= Disavowals =

1930 autobiography by Claude Cahun

Disavowals or Cancelled Confessions (Aveux non Avenus) is an anti-realist, surrealist autobiography by Claude Cahun. It was created to serve as a critique of the dominant cultural conservatism in France through the subversion of traditional autobiography with the use of illustrated photomontages alongside the artist's own aphorisms in the aftermath of World War I.

== Publication ==
Adrienne Monnier rejected the book after Cahun presented it to her in 1928, after Monnier had recommended they write a confessional.
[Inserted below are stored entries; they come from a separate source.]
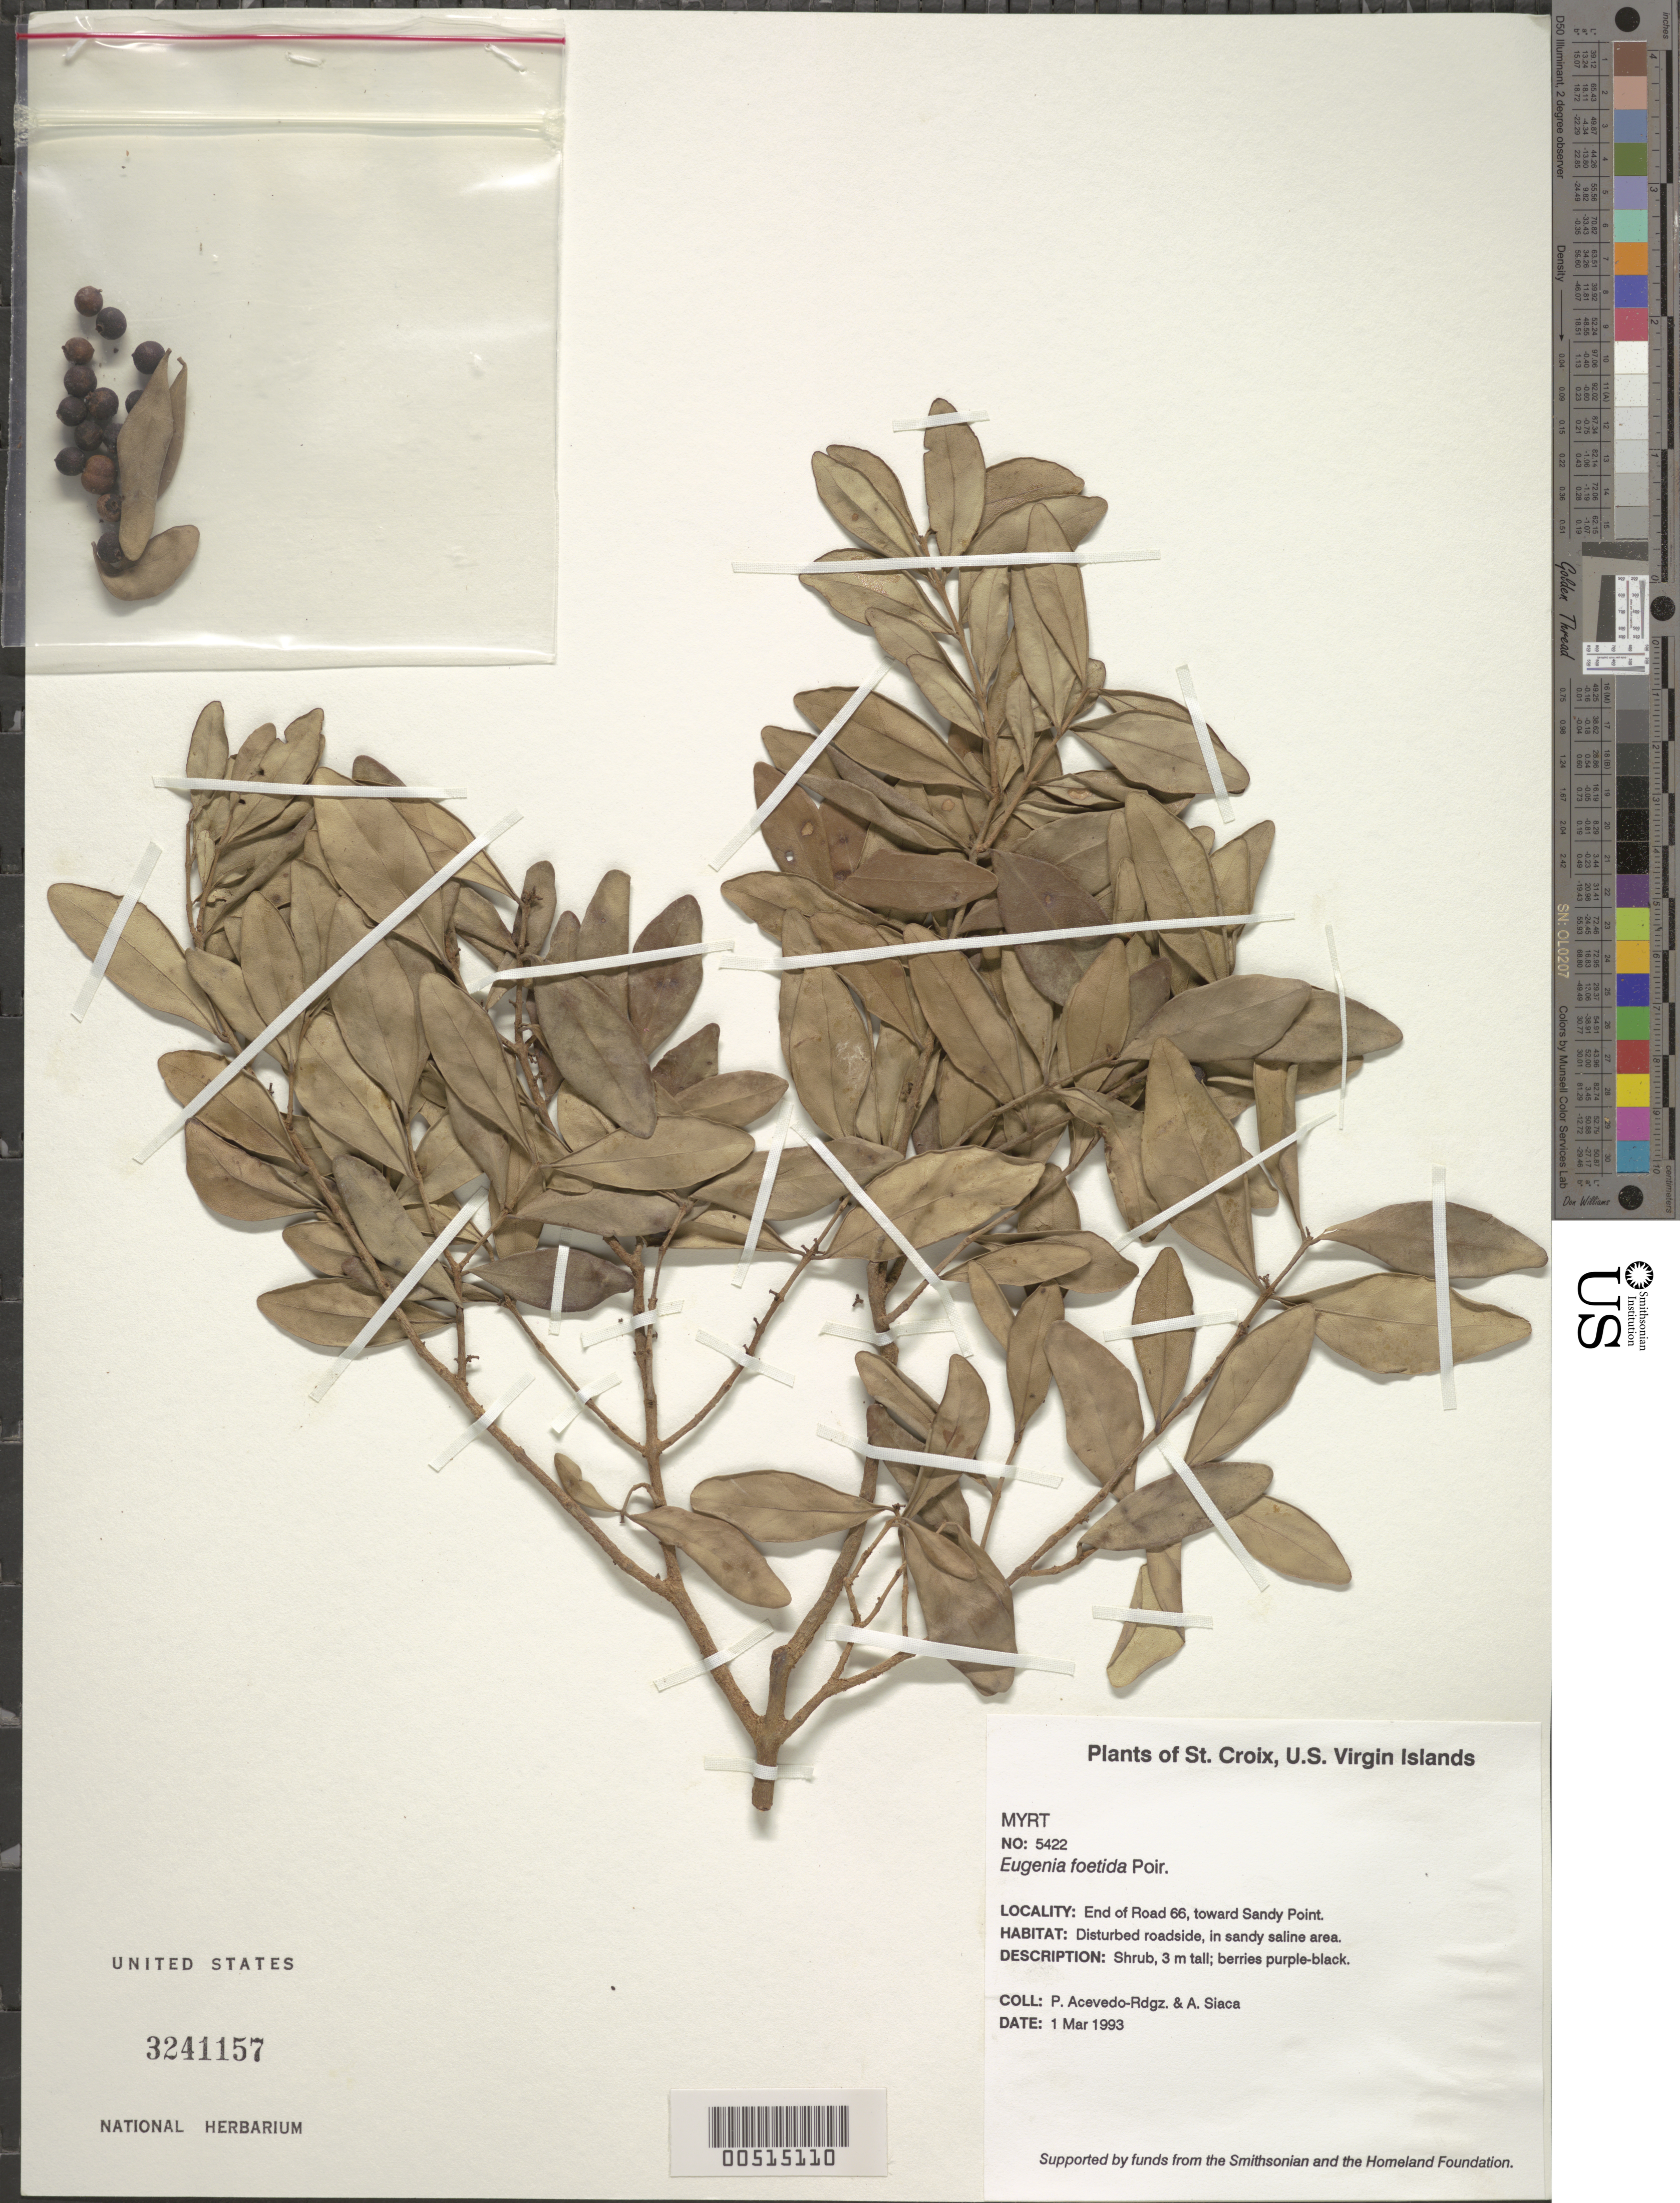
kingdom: Plantae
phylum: Tracheophyta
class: Magnoliopsida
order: Myrtales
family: Myrtaceae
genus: Eugenia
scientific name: Eugenia foetida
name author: Pers.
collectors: P. Acevedo-Rodr. & A. Siaca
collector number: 5422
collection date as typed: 01 Mar 1993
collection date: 1993-03-01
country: U.S. Virgin Islands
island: St. Croix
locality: End of Road 66, toward Sandy Point.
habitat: Disturbed roadside, in sandy saline area.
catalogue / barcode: US 3241157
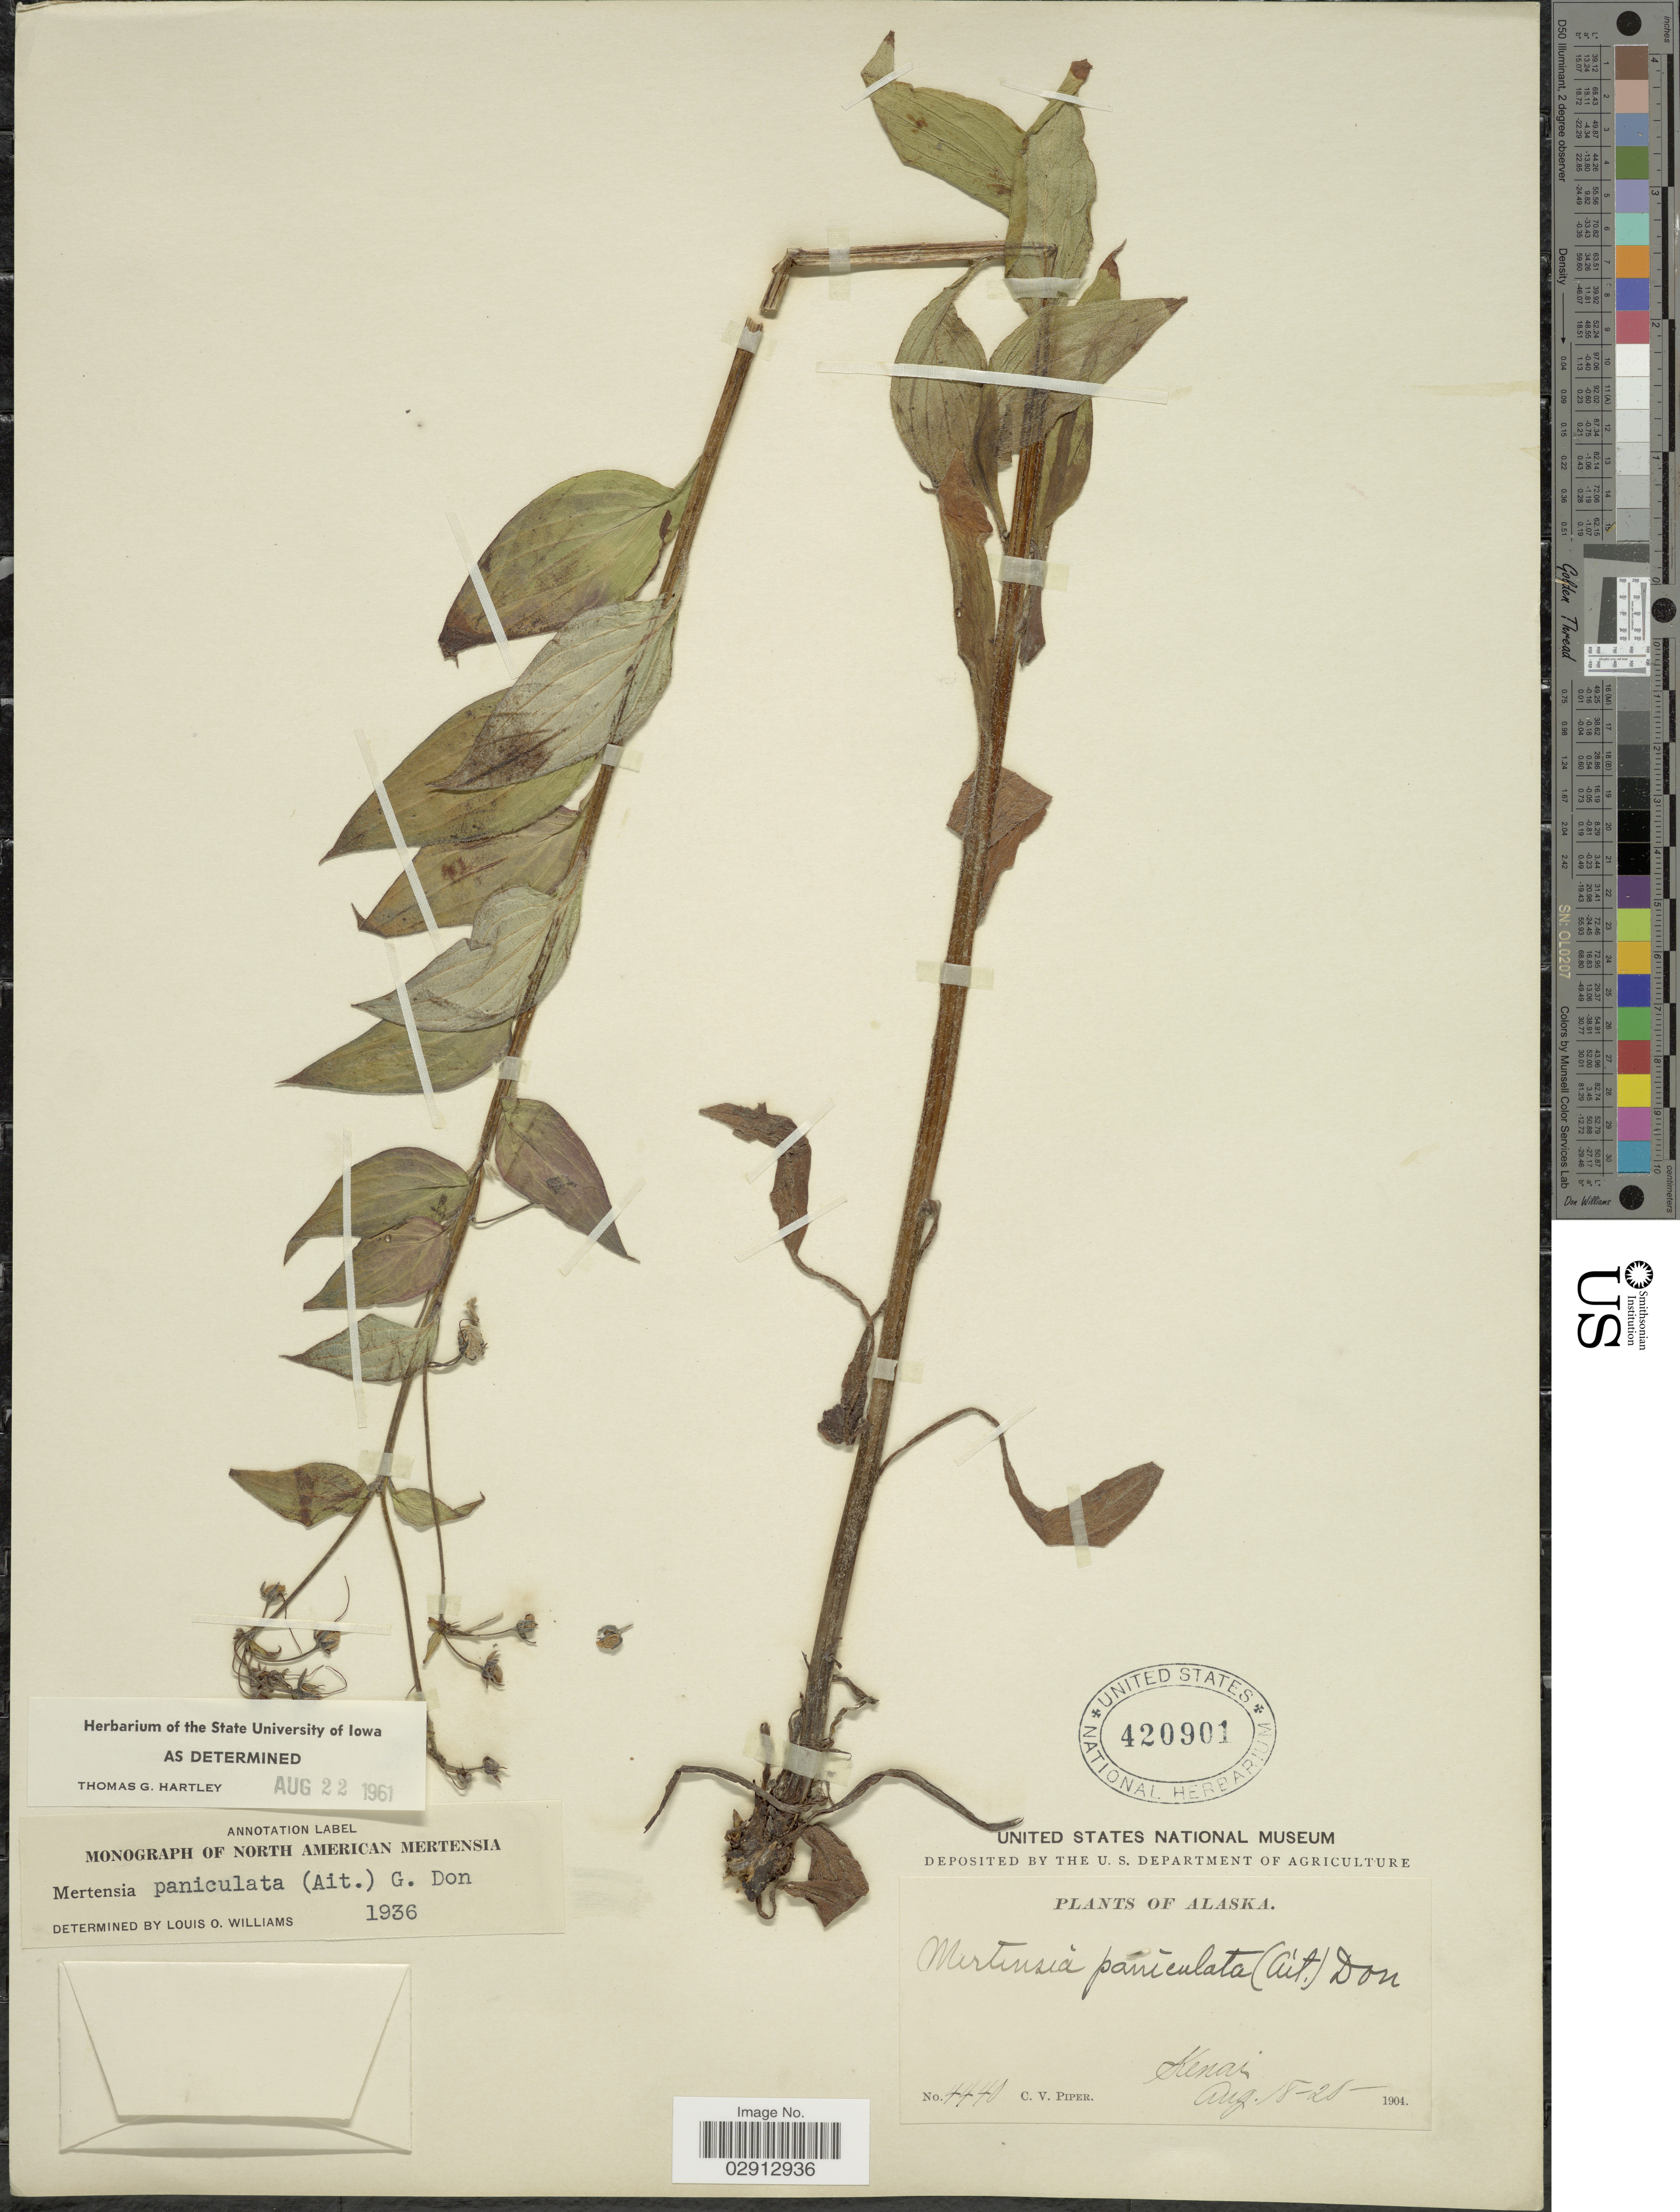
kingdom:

Cahun responded: "You have told me to write a confession because you know only too well that this is currently the only literary task that might seem to me first and foremost realizable, where I feel at ease, permit myself a direct link, contact with the real world, with the facts."In May 1930, Cahun succeeded in publication despite Adrienne's rejection with a limited edition of 500 by the anti-Nazi publication house, Éditions Carrefour of Paris the same publisher of Max Ernst's Femme 100 tétes. The two artists were likely aware of each other's work as Ernst's book, too, included photomontage.

From the book:"I, Jewish to the point of using my sins for my salvation, of putting my by-products to work of always surprising myself, my eye hooked over the edge of my own waste-paper bin"

== Context and influence ==
In Cahun's introduction she writes "Until I see everything clearly, I want to hunt myself down, struggle with myself".